Inflation as a brake on electric cars
The list of challenges that need to be overcome in order to achieve widespread success with electric vehicles could go on and on.For example, there is the problem of raw materials for batteries.They are mainly won outside Europe.Against this background, automotive managers have long warned about the dependence on China and are looking to invest in corresponding mines.
The automotive industry says rising prices have also slowed the development of electric cars. Hildegard Müller, chairman of the VDA, the association of the automotive industry that organizes the IAA, explains: "Hyperinflation and worries about the economy - that's what's causing people problems. That's why the purchase of a new car is also given special consideration."
But despite all the temptations, the new technology is actually "destined for success" in Europe - and the timetable is already set. Because: by 2035, no new cars will be allowed to be sold in the EU that use fossil diesel or gasoline.
Will Chinese manufacturers help the breakthrough?
That's another reason why Chinese automakers are targeting the European market.Once a huge sales market and production base for domestic and foreign electric car makers, China is now entering the European market with a wide range of models.Their presence at this year's IAA is more prominent than ever.While international heavyweights such as Toyota were nowhere to be seen on the exhibitor list, Chinese manufacturers such as BYD (Build Your Dreams) showed their ambition at the IAA. The company, which recently became a market leader in China, now hopes to export cars primarily - including to Europe. "The Chinese are coming into Europe.
They are going to be much faster than the Koreans or the Japanese.
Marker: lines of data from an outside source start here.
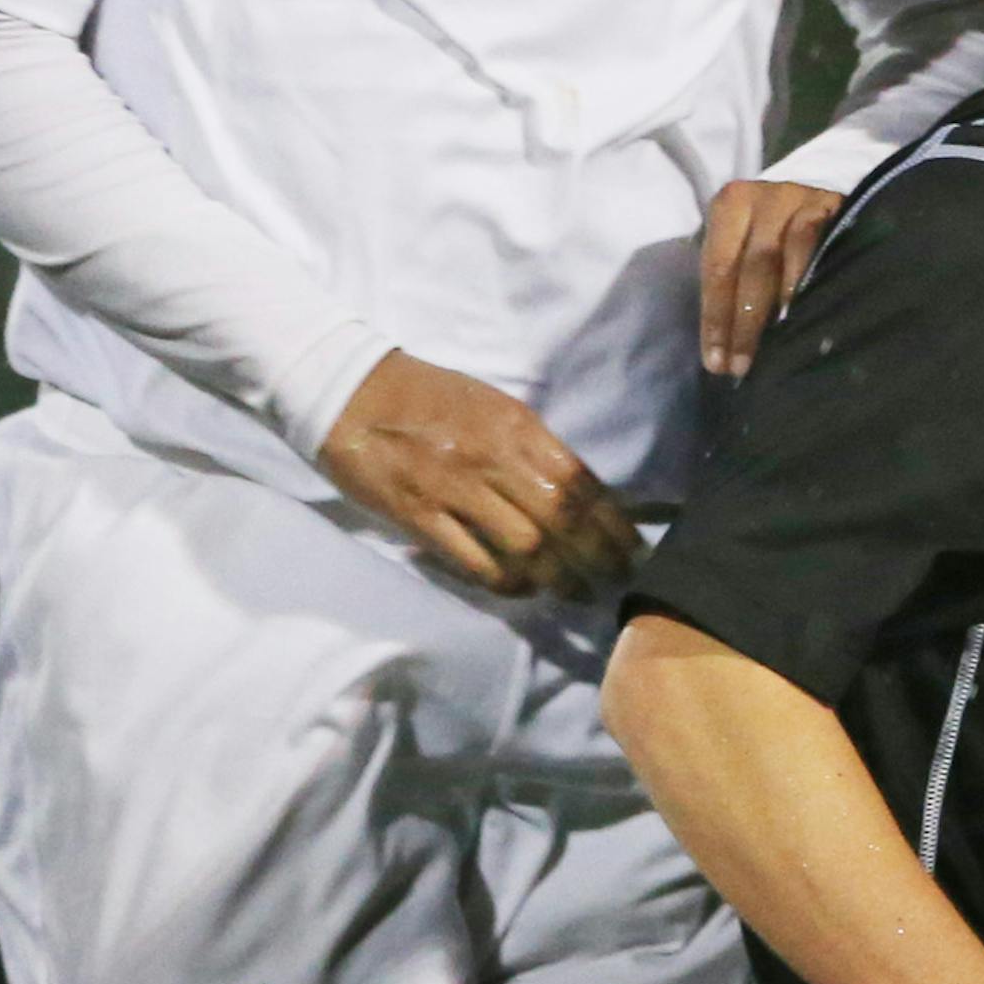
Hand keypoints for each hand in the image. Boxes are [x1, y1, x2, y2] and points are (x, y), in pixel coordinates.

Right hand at [319, 350, 641, 598]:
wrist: (349, 390)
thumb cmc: (426, 397)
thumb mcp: (491, 406)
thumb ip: (531, 445)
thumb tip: (576, 492)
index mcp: (516, 425)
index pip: (580, 481)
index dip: (614, 522)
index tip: (634, 550)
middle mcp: (493, 455)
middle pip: (562, 517)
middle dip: (597, 556)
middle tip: (618, 583)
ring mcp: (454, 487)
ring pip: (525, 544)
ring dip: (557, 576)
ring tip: (576, 593)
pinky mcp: (419, 514)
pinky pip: (473, 560)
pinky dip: (504, 581)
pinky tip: (521, 589)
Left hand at [700, 179, 844, 375]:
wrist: (819, 197)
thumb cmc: (771, 232)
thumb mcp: (743, 247)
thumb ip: (732, 283)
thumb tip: (721, 352)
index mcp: (730, 204)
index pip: (717, 269)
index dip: (715, 318)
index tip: (717, 362)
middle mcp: (764, 196)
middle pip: (749, 267)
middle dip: (743, 321)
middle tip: (742, 365)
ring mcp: (801, 198)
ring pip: (786, 258)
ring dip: (779, 306)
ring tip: (778, 346)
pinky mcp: (834, 205)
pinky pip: (821, 247)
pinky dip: (812, 281)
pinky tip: (811, 310)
They are coming at the speed of Tesla, at the speed of China. There is something waiting for us here," predicts automotive expert Dudenhoeffer. It's only a matter of time before a Chinese car factory is built here.
German CEOs are relaxed
Given their newly developed electric cars, German manufacturers are apparently quite relaxed about the Chinese challenge. (Chinese manufacturers) are coming here now, just as we went to China 20 years ago and built plants there," said Oliver Zipse, CEO of BMW. It would be a strong signal to build a factory here." "The conditions here are good and new jobs can be created here as well. I'm relatively relaxed because BMW is always in competition."
Volkswagen boss Oliver Bloom compares it to a sporting competition: "The better the competition, the better I have to be. And the whole thing is always in the interests of the customer." Indeed, buyers of electric cars will benefit from increasing competition. The transition to electric vehicles will accelerate. All that remains is for the state to create the framework conditions to make the shift to electric vehicles attractive so that the mobility breakthrough can succeed.